Des événements indésirables graves sont survenus chez 4,7 % des patients du groupe digitoxine et 2,8 % du groupe placebo, principalement des troubles cardiaques (respectivement 3,4 et 1,8 %).
Quelle place dans l’arsenal thérapeutique ? « Nous avons pu démontrer qu'en utilisant un protocole simple d'ajustement posologique, la digitoxine réduisait significativement la mortalité toutes causes confondues et les hospitalisations pour aggravation de l'insuffisance cardiaque chez les patients bénéficiant d'un traitement bien mis en œuvre », concluent les chercheurs. La digitoxine se présente comme une option supplémentaire dans l’IC à FEVG réduite, « en particulier (pour les patients) présentant une fibrillation auriculaire, une fréquence cardiaque élevée, une pression artérielle basse ou une insuffisance rénale », précisent-ils.

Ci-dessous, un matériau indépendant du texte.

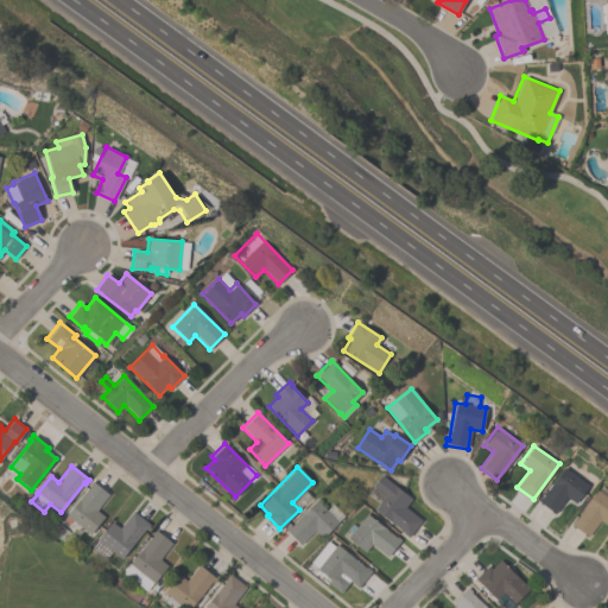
[(575,504),(567,498),(555,514),(538,502),(563,467),(588,485),(575,504)]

Et le Pr Pfeffer de rajouter que « l’essai Digit-HF rappelle aux cliniciens les opportunités existantes de la digoxine ». En attendant les résultats de l’essai Decision, qui évalue la digoxine à dose plus faible, l’éditorialiste estime dès à présent son « utilisation judicieuse » chez des patients « soigneusement sélectionnés ».